- _SELECTED TEXT_

The Houston Chronicle
Copyright 2007

Few issues have become as emotionally or politically charged over the past few years as toll roads. As a Texas transportation commissioner for eight years and current sitting state senator, I have a well-documented history of supported toll roads to ensure our transportation infrastructure meets the demands of our growing population.

However, supporting toll roads does not equate to supporting a plan that prohibits competition or agreeing to policies that enrich a few shareholders at the expense of the taxpayer.

Gov. Rick Perry, the Texas Transportation Commission and the Legislature exhibited bold leadership and vision by embracing the toll road concept. Using toll roads enables the state to build more roads faster without raising fuel- or other taxes. Few Texans realize that current state fuel taxes do not cover the cost of maintaining current roads, much less to building new roads.
As is usually the case, the devil is in the details. As the Transportation Commission began negotiating contracts with private companies to build and operate new toll roads, the commission hit several bumps.

Most companies require at least a 50-year contract to operate and collect tolls. So the decisions we make today will affect taxpayers for the next half century. In the event the state needs to “buy back” the road during the 50-year period, it is imperative for us to have a clear buy-back provision to protect taxpayers.

The private companies prefer to put off addressing the buy-back issue until another day. This means the private companies would be free to hire experts to determine what they think the road is worth. It does not take a genius to figure out the companies will calculate the price in a way that enriches their shareholders and leaves taxpayers holding the bag. Therefore, before any contract is signed, the state should negotiate an agreed-upon formula.

- _RAW DATA_
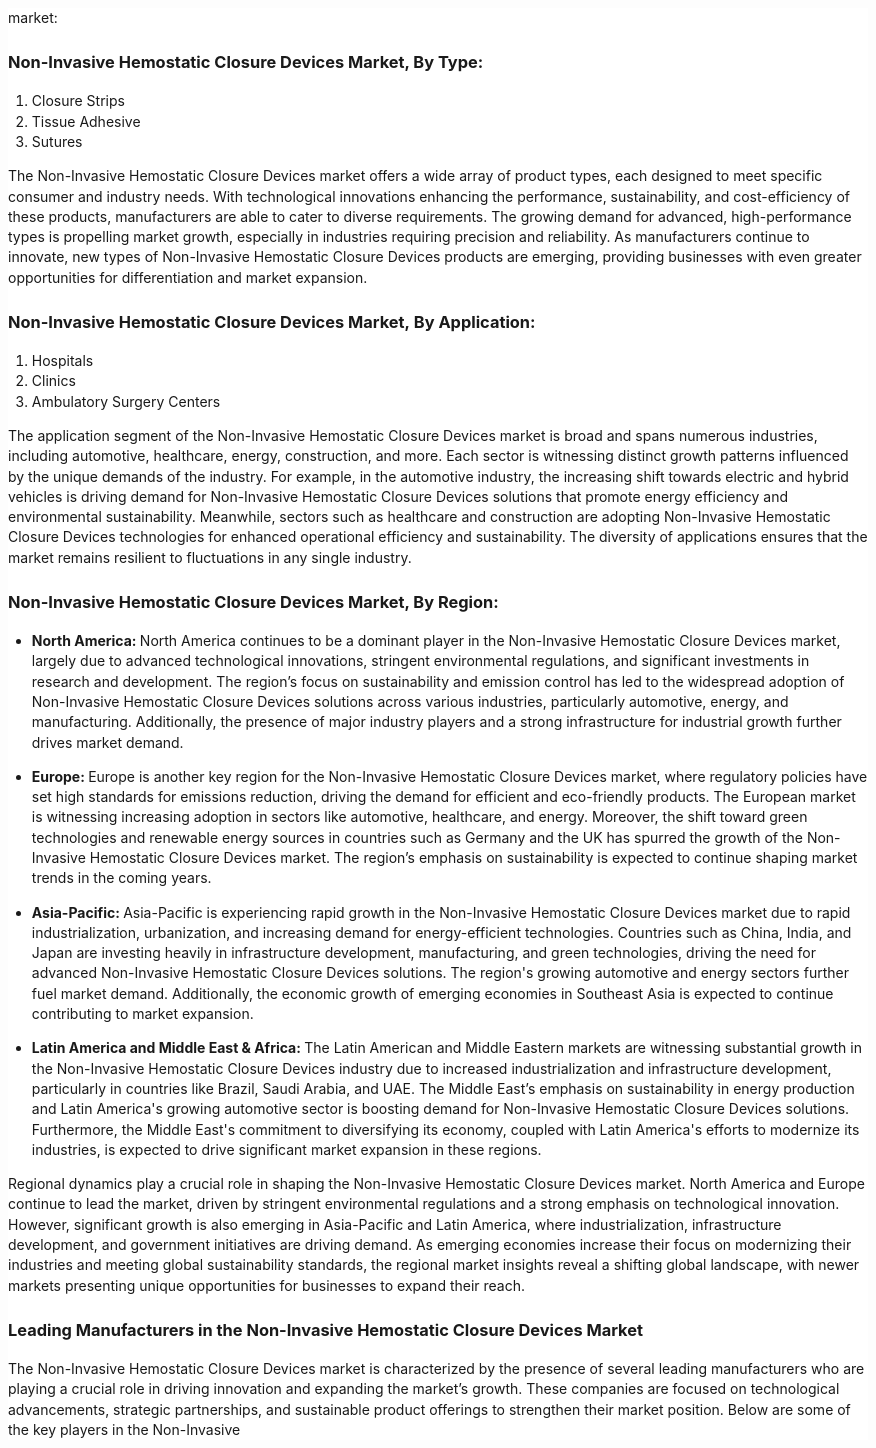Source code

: market:</p><h3><strong>Non-Invasive Hemostatic Closure Devices Market, By Type:<br /></strong></h3><ol><li>Closure Strips<li> Tissue Adhesive<li> Sutures</li></ol><p>The Non-Invasive Hemostatic Closure Devices market offers a wide array of product types, each designed to meet specific consumer and industry needs. With technological innovations enhancing the performance, sustainability, and cost-efficiency of these products, manufacturers are able to cater to diverse requirements. The growing demand for advanced, high-performance types is propelling market growth, especially in industries requiring precision and reliability. As manufacturers continue to innovate, new types of Non-Invasive Hemostatic Closure Devices products are emerging, providing businesses with even greater opportunities for differentiation and market expansion.</p><h3>Non-Invasive Hemostatic Closure Devices Market,&nbsp;By Application:</h3><ol><li>Hospitals<li> Clinics<li> Ambulatory Surgery Centers</li></ol><p>The application segment of the Non-Invasive Hemostatic Closure Devices market is broad and spans numerous industries, including automotive, healthcare, energy, construction, and more. Each sector is witnessing distinct growth patterns influenced by the unique demands of the industry. For example, in the automotive industry, the increasing shift towards electric and hybrid vehicles is driving demand for Non-Invasive Hemostatic Closure Devices solutions that promote energy efficiency and environmental sustainability. Meanwhile, sectors such as healthcare and construction are adopting Non-Invasive Hemostatic Closure Devices technologies for enhanced operational efficiency and sustainability. The diversity of applications ensures that the market remains resilient to fluctuations in any single industry.</p><h3>Non-Invasive Hemostatic Closure Devices Market, By Region:</h3><ul><li><p><strong>North America:&nbsp;</strong>North America continues to be a dominant player in the Non-Invasive Hemostatic Closure Devices market, largely due to advanced technological innovations, stringent environmental regulations, and significant investments in research and development. The region&rsquo;s focus on sustainability and emission control has led to the widespread adoption of Non-Invasive Hemostatic Closure Devices solutions across various industries, particularly automotive, energy, and manufacturing. Additionally, the presence of major industry players and a strong infrastructure for industrial growth further drives market demand.</p></li><li><p><strong><strong>Europe:&nbsp;</strong></strong>Europe is another key region for the Non-Invasive Hemostatic Closure Devices market, where regulatory policies have set high standards for emissions reduction, driving the demand for efficient and eco-friendly products. The European market is witnessing increasing adoption in sectors like automotive, healthcare, and energy. Moreover, the shift toward green technologies and renewable energy sources in countries such as Germany and the UK has spurred the growth of the Non-Invasive Hemostatic Closure Devices market. The region&rsquo;s emphasis on sustainability is expected to continue shaping market trends in the coming years.</p></li><li><p><strong><strong>Asia-Pacific:&nbsp;</strong></strong>Asia-Pacific is experiencing rapid growth in the Non-Invasive Hemostatic Closure Devices market due to rapid industrialization, urbanization, and increasing demand for energy-efficient technologies. Countries such as China, India, and Japan are investing heavily in infrastructure development, manufacturing, and green technologies, driving the need for advanced Non-Invasive Hemostatic Closure Devices solutions. The region's growing automotive and energy sectors further fuel market demand. Additionally, the economic growth of emerging economies in Southeast Asia is expected to continue contributing to market expansion.</p></li><li><p><strong><strong>Latin America and Middle East &amp; Africa:&nbsp;</strong></strong>The Latin American and Middle Eastern markets are witnessing substantial growth in the Non-Invasive Hemostatic Closure Devices industry due to increased industrialization and infrastructure development, particularly in countries like Brazil, Saudi Arabia, and UAE. The Middle East&rsquo;s emphasis on sustainability in energy production and Latin America's growing automotive sector is boosting demand for Non-Invasive Hemostatic Closure Devices solutions. Furthermore, the Middle East's commitment to diversifying its economy, coupled with Latin America's efforts to modernize its industries, is expected to drive significant market expansion in these regions.</p></li></ul><p>Regional dynamics play a crucial role in shaping the Non-Invasive Hemostatic Closure Devices market. North America and Europe continue to lead the market, driven by stringent environmental regulations and a strong emphasis on technological innovation. However, significant growth is also emerging in Asia-Pacific and Latin America, where industrialization, infrastructure development, and government initiatives are driving demand. As emerging economies increase their focus on modernizing their industries and meeting global sustainability standards, the regional market insights reveal a shifting global landscape, with newer markets presenting unique opportunities for businesses to expand their reach.</p><h3><strong>Leading Manufacturers in the Non-Invasive Hemostatic Closure Devices Market</strong></h3><p>The Non-Invasive Hemostatic Closure Devices market is characterized by the presence of several leading manufacturers who are playing a crucial role in driving innovation and expanding the market&rsquo;s growth. These companies are focused on technological advancements, strategic partnerships, and sustainable product offerings to strengthen their market position. Below are some of the key players in the Non-Invasive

- _PROBLEM 1_
Using the toll road article, answer these:
(a) For how many years did the writer serve as a Texas transportation commissioner?
(b) What is the shortest contract most companies require to operate and collect tolls?
(c) What do current state fuel taxes fail to cover, according to the article?
- _PROBLEM 2_
Write the next part of the toll road article, starting after its final sentence.

- _EXERCISE RESULT 1_
(a) Eight years.
(b) At least 50 years.
(c) The cost of maintaining current roads.

- _EXERCISE RESULT 2_
Imagine if you could make a deal with the state to build a store in your hometown, use the state’s power of eminent domain to take the land needed for your store and then get the state to agree to refrain from building another store in your hometown for 50 years.

Now, imagine your hometown was projected to have double-digit population growth. While it may be hard to fault any business for pursuing such a deal, the taxpayers would hold elected officials accountable.

When the Transportation Commission announced the proposed corridor along I-35 in 2004, both Cintra-Zachary, the company chosen to build the system, and the Transportation Commission publicly stated there would be no “no-compete” clause in the contract.

Fast-forward a few years later and reality is like a cold glass of water in the face. With few exceptions, the Cintra contract contains a non-compete clause stating no alternative roads can be built within miles of either side of the toll road for 50 years without paying penalties. Many similar contracts are being negotiated that would give private companies exclusive rights to many-mile wide areas of land in Texas’ highest growth areas.

Put simply, the state is enacting a policy that forces Texans to drive on a toll road with very few alternatives. In high-growth areas, the private toll operator would be free to increase tolls as demand for the road increases. New road construction by the state would be penalized, thereby setting up a classic monopoly, agreed to by the state, forcing Texans to pay ever-increasing tolls. There should be incentives to relieve congestion, not penalties.

Texas’ transportation policy is too important to determine without open debate. Moving fast to meet today’s demand does not merit shortsighted decisions.

I filed Senate Bill 1267 to place a two-year moratorium on private equity toll projects. Toll roads can be built in the interim by the local authority or TXDOT; however, the government may not contract with a private company to operate toll roads until the Legislature ensures adequate protections are in place.

Surely we can agree that signing away our ability to expand our transportation system for 50 years in the name of expediency is not a wise decision.

Nichols, a Republican from Jacksonville, represents Texas Senate District 3 in East Texas. He is a retired engineer and former Texas Transportation Commissioner.